▸ Trecho do documento:
※ ※ ※
Extremismo religioso na política: STF recebe mensagem com ameaça ilustrada com símbolos católicos

* Matéria atualizada em 27/11/2024 às 22:28 para acréscimo de informações

O Supremo Tribunal Federal (STF) recebeu oito e-mails com ameaças, em 14 de novembro, um dia após o atentado a bomba em Brasília, contra o STF, que resultou na morte do autor, Francisco Luiz, caso ainda sob investigação das Polícias Civil e Federal. 

Entre as mensagens ao STF, posteriores ao atentado, uma, enviada por remetentes anônimos, contém uma fotografia que mostra uma arma de fogo ao lado de livros de temática católica, acompanhada de ameaças explícitas de futuros ataques ao tribunal. 

A informação foi divulgada pela jornalista Daniela Lima e confirmada pelo diretor-geral da Polícia Federal Andrei Passos Rodrigues.

Bereia verificou que Os dois livros que aparecem na imagem  junto a uma arma de fogo são: o ‘Tratado da Verdadeira Devoção à Santíssima Virgem’, de São Luís Maria Grignion de Montfort, e o ‘Catecismo da Igreja Católica’, compilado durante o pontificado do Papa João Paulo II. 

O texto associado à fotografia afirma: “Esclarecemos-vos que Francisco Luiz, agora no céu junto com o Pai, foi apenas um dos inúmeros mártires de nossa luta contra vós, a escória satânica do STF. Não descansaremos até acabar com a escória de Satanás.”

Imagem: Reprodução de e-mail enviado em forma de ameaça ao STF. Divulgação à imprensa

​​Bereia checou a possibilidade deste conteúdo ter sido produzido por um ou mais ultraconservadores católicos.

Raízes históricas do extremismo católico

Segundo pesquisa do Instituto de Estudos da Religião (ISER), o conservadorismo católico no Brasil tem raízes profundas que remontam a 1922, com a fundação do Centro Dom Vital por Jackson de Figueiredo. De acordo com o estudo desenvolvido pelo doutor em Ciências da Religião Victor Almeida Gama para o ISER, esse centro foi o irradiador de um pensamento católico autoritário, antiliberal e antissocialista, que postulava uma revolução espiritual.
※ ※ ※
▸ Informações fornecidas:
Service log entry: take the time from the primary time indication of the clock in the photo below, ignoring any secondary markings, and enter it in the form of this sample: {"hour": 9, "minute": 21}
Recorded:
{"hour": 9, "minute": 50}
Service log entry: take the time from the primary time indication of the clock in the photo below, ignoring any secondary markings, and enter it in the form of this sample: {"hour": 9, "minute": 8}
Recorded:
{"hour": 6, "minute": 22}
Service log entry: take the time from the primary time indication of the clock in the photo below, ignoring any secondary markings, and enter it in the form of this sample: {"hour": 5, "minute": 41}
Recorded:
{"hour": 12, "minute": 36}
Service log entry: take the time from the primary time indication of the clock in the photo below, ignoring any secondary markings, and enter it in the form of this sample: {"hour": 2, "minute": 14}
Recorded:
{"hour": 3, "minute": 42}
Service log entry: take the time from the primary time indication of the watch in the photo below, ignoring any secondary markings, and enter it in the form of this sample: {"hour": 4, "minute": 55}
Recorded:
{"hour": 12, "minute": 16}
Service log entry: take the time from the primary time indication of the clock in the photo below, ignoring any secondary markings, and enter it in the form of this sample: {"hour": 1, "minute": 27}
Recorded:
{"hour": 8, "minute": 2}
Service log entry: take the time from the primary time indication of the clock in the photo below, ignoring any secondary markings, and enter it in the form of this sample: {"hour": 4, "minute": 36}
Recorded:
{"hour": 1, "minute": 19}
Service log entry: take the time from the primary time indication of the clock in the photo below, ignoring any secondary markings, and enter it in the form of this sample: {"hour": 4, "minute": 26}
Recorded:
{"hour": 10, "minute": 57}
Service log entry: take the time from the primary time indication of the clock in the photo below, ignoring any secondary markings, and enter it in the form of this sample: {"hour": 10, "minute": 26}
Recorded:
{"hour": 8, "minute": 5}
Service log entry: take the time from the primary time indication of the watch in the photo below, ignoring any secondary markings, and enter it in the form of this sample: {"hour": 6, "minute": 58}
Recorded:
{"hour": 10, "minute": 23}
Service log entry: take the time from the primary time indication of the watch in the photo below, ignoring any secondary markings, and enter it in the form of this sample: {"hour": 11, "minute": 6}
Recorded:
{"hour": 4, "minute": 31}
※ ※ ※
▸ Tarefa proposta 1: Transcreva palavra por palavra tudo o que vai de "O texto associado" até "mais ultraconservadores católicos." na reportagem sobre as ameaças ao STF.
▸ Tarefa proposta 2: Segundo a reportagem sobre as ameaças ao STF, quais são os adjetivos que o estudo feito para o ISER usa para caracterizar o pensamento católico irradiado pelo Centro Dom Vital?
O material provém de outra fonte.

▸ Resposta 1:
O texto associado à fotografia afirma: “Esclarecemos-vos que Francisco Luiz, agora no céu junto com o Pai, foi apenas um dos inúmeros mártires de nossa luta contra vós, a escória satânica do STF. Não descansaremos até acabar com a escória de Satanás.”

Imagem: Reprodução de e-mail enviado em forma de ameaça ao STF. Divulgação à imprensa

​​Bereia checou a possibilidade deste conteúdo ter sido produzido por um ou mais ultraconservadores católicos.

▸ Resposta 2: Autoritário, antiliberal e antissocialista.